A marker for where more than 2,600 people were killed, it attracts tourists from around the world. Some are drawn there to pause and reflect, others to satisfy a morbid fascination with the site of the worst attack on US soil since Pearl Harbor was bombed in 1941.
Clutching cell phones, cameras and selfie sticks, visitors generally take their time around the National September 11 Memorial Museum.

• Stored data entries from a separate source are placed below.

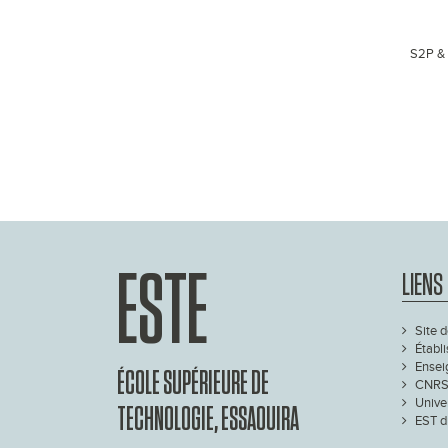
S2P & 
ESTE
LIENS
Site d
Établ
Ensei
ÉCOLE SUPÉRIEURE DE
CNRS
Unive
TECHNOLOGIE, ESSAOUIRA
EST d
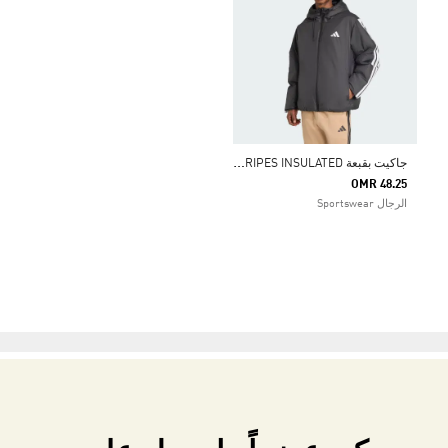
ج
اكيت بقبعة ESSENTIALS CLIMAWARM 3-STRIPES INSULATED
OMR 48.25
الرجال Sportswear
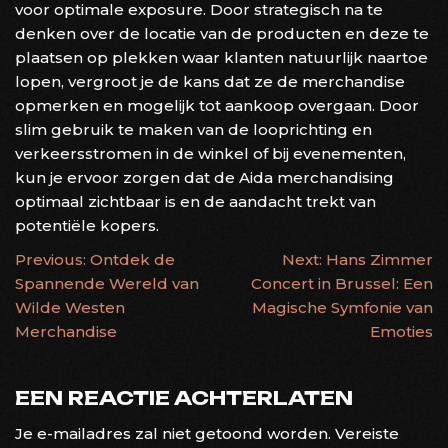
voor optimale exposure. Door strategisch na te
denken over de locatie van de producten en deze te
plaatsen op plekken waar klanten natuurlijk naartoe
lopen, vergroot je de kans dat ze de merchandise
opmerken en mogelijk tot aankoop overgaan. Door
slim gebruik te maken van de looprichting en
verkeersstromen in de winkel of bij evenementen,
kun je ervoor zorgen dat de Aida merchandising
optimaal zichtbaar is en de aandacht trekt van
potentiële kopers.
BERICHTNAVIGATIE
Previous:
Ontdek de
Next:
Hans Zimmer
Spannende Wereld van
Concert in Brussel: Een
Wilde Westen
Magische Symfonie van
Merchandise
Emoties
EEN REACTIE ACHTERLATEN
Je e-mailadres zal niet getoond worden.
Vereiste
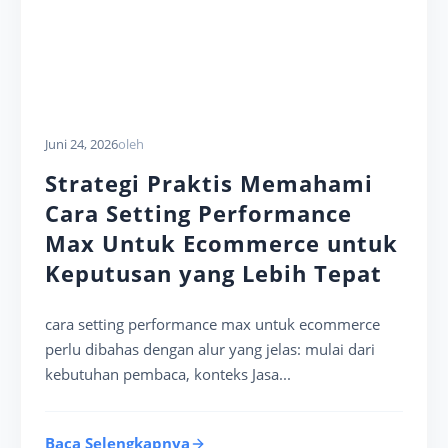
Juni 24, 2026
oleh
Strategi Praktis Memahami
Cara Setting Performance
Max Untuk Ecommerce untuk
Keputusan yang Lebih Tepat
cara setting performance max untuk ecommerce
perlu dibahas dengan alur yang jelas: mulai dari
kebutuhan pembaca, konteks Jasa...
Baca Selengkapnya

They are expected to turn out in droves on Sunday for the 9/11 anniversary.
More than 28 million people have seen the memorial and 7 million have been to the museum since they were opened five years ago, leaving some local people thinking the significance of the site is fading as it becomes just one more tourist site.

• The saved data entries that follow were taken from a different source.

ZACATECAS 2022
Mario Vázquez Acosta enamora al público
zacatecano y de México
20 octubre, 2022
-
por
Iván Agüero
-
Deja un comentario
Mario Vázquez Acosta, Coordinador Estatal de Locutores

Rosanne Hughes’ husband died in the attack while he was on a work visit to the Windows on the World restaurant high in the World Trade Center’s North Tower.

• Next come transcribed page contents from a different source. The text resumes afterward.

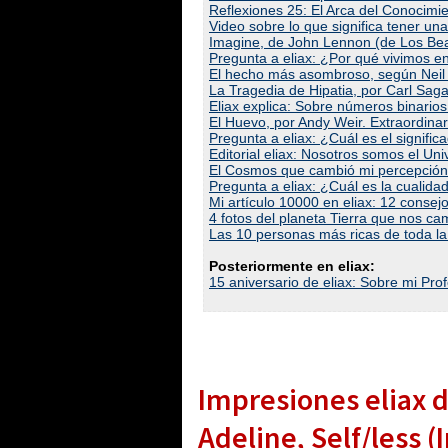
Reflexiones 25: El Arca del Conocimie
Video sobre lo que significa tener un
Imagine, de John Lennon (de Los Bea
Pregunta a eliax: ¿Por qué vivimos e
El hecho más asombroso, según Neil
La Tragedia de Hipatia, por Carl Saga
Eliax explica: Sobre números binarios 
El Huevo, por Andy Weir. Extraordinar
Pregunta a eliax: ¿Cuál es el signific
Editorial eliax: Nosotros somos el Uni
El Cosmos que cambió mi percepción 
Pregunta a eliax: ¿Cuál es la cuali
Mi artículo 10000 en eliax: 12 consejo
4 fotos del planeta Tierra que nos c
Las 10 personas más ricas de toda la
Posteriormente en eliax:
15 aniversario de eliax: Sobre mi Prof
Impresiones eliax d
Adeline, Self/less (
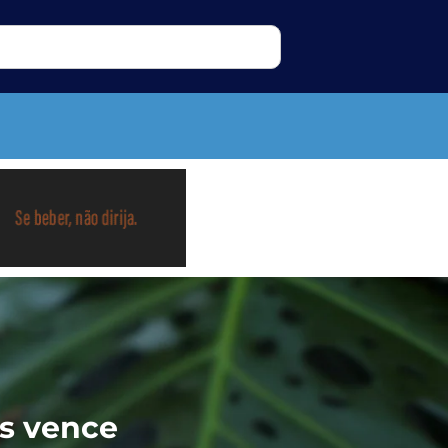
ás vence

Now a board member of the New Jersey 9/11 Memorial Foundation, Hughes said it was hard for victims’ relatives to sometimes see insensitive or even rude behaviour at the plaza in Lower Manhattan.
“It’s very disrespectful for people to go there and take selfies and smile for the cameras and in the background is where the towers collapsed. I saw people with their kids running around, you know laughing, having fun. I guess people just don’t understand that it’s just not that type of museum,” Hughes said.
Hughes of the 9/11 foundation, said it was upsetting to see hot-dog vendors and souvenir stands near the memorial.
“We still have anger over what happened too, and we’ve moved forward from that. But this is something that just doesn’t go away. It may be a photo-op for them but for us it is still very painful to watch,” Hughes added.
The memorial and museum, which cost more than $700 million to build, feature the names of every person who died in the 9/11 attacks on bronze panels that rim the south and north pools.
Coins glistened from the inner ledges of the pools, sharing space with paper napkins, bottle caps and even a plastic coffee cup one recent Sunday.
A security guard, who declined to give his name, said that during patrols he had to ask children to not sit on the names of the dead and stopped adults from stubbing out cigarettes on them.
The mood inside the museum, beneath “Ground Zero,” is more solemn, its 1,10,000 square feet bearing witness to the attacks. People’s identification cards, blood-stained shoes, photographs of fathers, wives, brothers and co-workers and intimate stories of loss and recovery tell the story.
Kenneth T Jackson, a New York City historian and professor at Columbia University, said the attacks made the World Trade Centre the most famous place in the world, and he believes visitors instantly realise its significance.
“It now joins the long list of New York City tourist attractions and, for better or worse, it is one,” he said. “Even if there was no memorial, even if they left some broken stuff there, people would visit.”